*Task instructions*: Please find every line of the listing below where "features" occurs and copy it.

*Source data*:

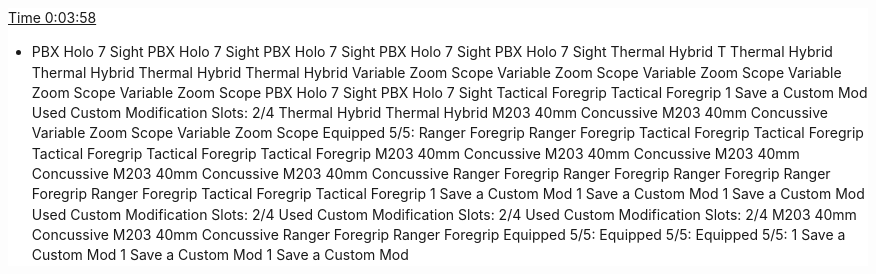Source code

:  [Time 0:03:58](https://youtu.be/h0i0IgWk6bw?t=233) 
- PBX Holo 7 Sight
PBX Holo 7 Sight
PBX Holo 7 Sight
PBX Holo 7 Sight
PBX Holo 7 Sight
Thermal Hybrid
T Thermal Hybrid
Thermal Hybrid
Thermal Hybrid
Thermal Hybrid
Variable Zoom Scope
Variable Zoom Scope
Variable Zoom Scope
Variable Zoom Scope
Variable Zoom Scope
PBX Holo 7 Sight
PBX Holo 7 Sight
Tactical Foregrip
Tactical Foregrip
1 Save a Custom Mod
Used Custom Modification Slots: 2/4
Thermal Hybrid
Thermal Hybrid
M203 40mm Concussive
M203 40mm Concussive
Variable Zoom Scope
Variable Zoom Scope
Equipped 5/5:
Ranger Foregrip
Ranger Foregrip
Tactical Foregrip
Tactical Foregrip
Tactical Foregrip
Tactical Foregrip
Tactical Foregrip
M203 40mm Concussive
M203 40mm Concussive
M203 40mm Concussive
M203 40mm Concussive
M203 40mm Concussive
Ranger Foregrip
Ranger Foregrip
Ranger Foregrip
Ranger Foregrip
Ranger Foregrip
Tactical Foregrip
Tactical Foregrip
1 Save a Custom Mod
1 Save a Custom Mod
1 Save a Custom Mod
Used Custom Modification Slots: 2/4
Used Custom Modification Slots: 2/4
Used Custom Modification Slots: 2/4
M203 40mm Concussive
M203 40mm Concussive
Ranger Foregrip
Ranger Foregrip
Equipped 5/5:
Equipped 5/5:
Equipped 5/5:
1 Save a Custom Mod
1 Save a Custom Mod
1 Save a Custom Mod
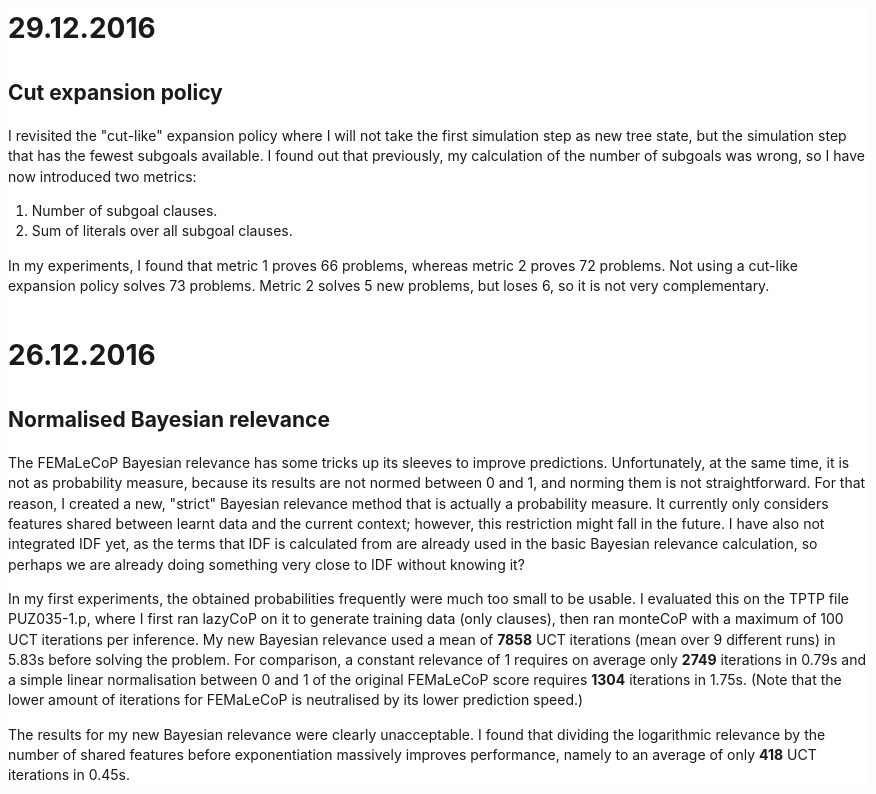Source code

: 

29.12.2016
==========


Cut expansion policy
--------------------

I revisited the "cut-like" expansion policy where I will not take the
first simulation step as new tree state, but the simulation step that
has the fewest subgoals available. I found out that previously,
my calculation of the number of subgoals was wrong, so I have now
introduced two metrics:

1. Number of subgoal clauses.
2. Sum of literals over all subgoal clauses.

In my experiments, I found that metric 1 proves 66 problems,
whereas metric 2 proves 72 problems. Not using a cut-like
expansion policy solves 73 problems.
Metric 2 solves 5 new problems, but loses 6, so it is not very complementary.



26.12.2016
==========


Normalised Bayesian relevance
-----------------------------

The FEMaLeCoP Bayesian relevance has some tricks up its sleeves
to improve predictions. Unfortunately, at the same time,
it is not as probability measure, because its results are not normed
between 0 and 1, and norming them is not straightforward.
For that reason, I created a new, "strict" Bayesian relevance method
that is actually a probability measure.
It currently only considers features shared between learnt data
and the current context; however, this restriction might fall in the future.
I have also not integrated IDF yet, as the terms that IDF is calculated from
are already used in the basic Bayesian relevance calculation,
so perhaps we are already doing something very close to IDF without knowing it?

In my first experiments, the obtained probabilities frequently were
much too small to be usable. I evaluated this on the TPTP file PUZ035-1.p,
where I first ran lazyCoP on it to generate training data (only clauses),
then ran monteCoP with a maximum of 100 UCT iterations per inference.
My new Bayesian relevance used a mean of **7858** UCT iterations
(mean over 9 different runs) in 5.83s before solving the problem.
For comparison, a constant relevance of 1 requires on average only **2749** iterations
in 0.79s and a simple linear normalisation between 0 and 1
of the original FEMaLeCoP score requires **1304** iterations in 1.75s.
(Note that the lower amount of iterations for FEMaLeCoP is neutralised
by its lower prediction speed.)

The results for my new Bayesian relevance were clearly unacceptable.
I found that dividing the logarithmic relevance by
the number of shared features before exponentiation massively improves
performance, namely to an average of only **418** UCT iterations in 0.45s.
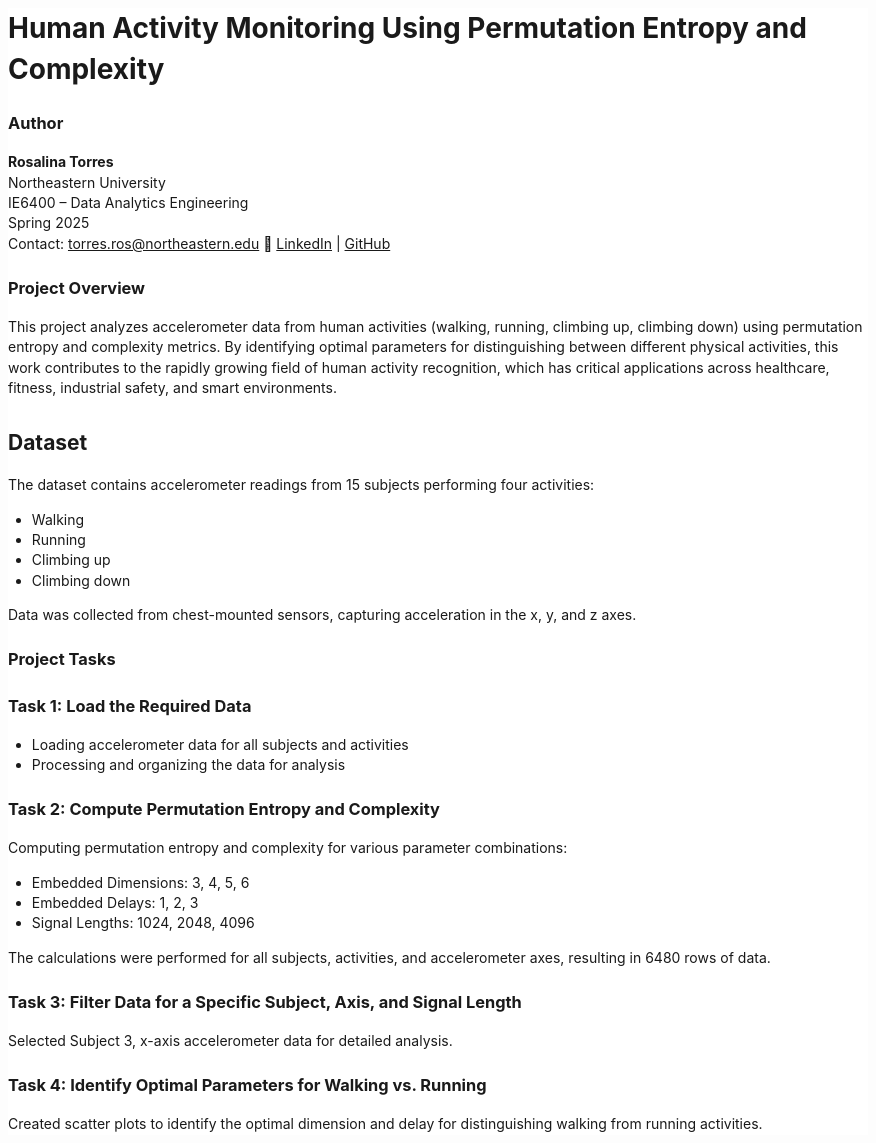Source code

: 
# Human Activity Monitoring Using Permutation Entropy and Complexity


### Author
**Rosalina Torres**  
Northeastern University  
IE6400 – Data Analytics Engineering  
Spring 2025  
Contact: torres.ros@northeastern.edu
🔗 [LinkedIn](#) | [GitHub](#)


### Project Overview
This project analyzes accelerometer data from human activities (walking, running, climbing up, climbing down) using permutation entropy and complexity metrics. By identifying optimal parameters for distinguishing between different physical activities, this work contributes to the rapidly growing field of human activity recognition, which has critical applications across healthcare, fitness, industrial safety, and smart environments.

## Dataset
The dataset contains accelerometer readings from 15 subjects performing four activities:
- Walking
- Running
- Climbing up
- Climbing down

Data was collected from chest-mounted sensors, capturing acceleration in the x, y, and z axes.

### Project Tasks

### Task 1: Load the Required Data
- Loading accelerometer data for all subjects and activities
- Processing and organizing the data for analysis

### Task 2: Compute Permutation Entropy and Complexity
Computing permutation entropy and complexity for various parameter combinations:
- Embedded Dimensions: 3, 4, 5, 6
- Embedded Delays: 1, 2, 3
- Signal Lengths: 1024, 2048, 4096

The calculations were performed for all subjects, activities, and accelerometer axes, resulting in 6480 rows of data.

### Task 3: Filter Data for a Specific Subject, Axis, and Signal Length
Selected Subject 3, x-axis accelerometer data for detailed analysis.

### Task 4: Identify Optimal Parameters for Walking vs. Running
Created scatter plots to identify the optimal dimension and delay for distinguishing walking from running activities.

* * *

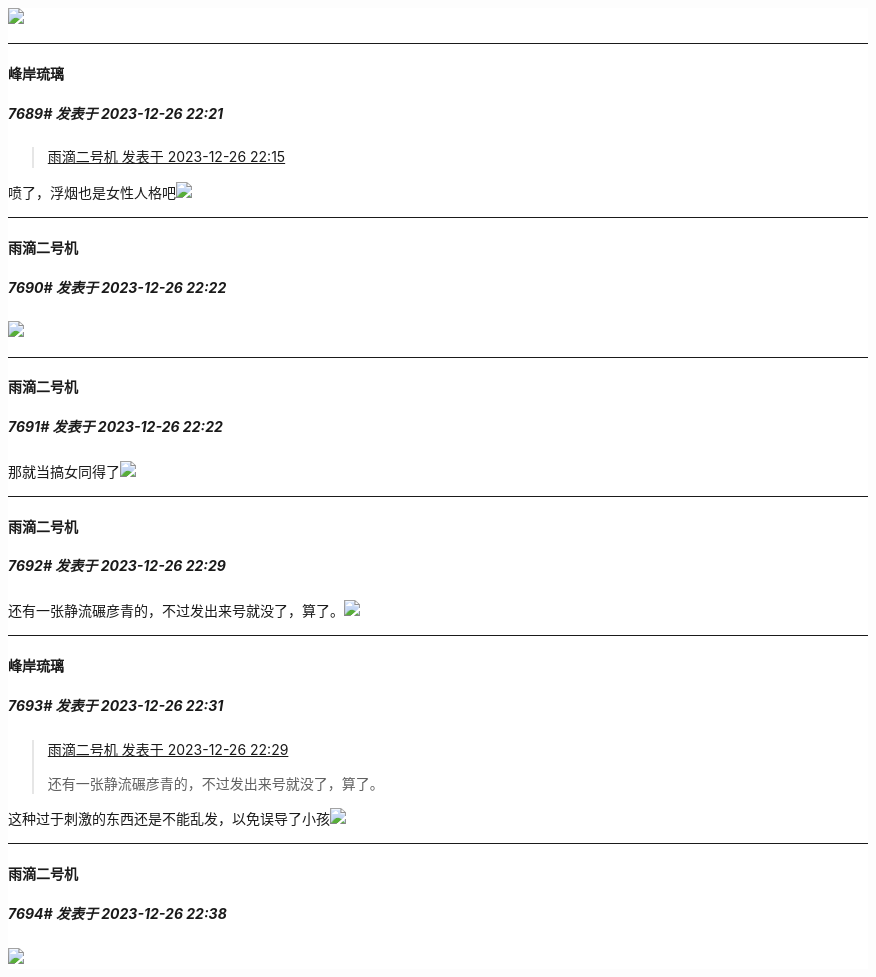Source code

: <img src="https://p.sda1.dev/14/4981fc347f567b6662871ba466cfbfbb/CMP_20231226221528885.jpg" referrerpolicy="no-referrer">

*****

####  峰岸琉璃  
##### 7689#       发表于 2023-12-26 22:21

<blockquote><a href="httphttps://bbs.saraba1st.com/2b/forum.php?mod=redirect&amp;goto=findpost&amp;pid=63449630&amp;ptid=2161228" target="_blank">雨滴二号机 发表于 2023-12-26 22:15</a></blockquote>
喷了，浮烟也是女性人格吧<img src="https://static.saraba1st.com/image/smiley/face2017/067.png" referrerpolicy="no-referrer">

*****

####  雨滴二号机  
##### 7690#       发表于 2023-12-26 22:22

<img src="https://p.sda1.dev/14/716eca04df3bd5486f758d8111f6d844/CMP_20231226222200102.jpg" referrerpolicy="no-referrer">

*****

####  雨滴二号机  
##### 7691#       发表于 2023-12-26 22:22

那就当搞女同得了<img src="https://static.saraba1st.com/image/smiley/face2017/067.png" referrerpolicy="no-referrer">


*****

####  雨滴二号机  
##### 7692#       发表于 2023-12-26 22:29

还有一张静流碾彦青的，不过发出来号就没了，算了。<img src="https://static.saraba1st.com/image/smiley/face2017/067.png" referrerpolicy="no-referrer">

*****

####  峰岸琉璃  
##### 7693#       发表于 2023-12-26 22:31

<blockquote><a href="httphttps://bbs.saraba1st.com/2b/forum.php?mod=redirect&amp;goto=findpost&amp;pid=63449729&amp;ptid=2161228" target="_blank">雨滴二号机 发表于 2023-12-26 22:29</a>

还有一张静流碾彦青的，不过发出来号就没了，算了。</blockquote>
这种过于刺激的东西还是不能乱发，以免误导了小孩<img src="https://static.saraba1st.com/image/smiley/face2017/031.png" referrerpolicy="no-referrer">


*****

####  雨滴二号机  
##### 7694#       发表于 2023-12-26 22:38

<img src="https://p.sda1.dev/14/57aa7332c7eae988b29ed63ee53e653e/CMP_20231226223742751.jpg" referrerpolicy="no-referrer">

*Result of this task*:
It currently only considers features shared between learnt data
the number of shared features before exponentiation massively improves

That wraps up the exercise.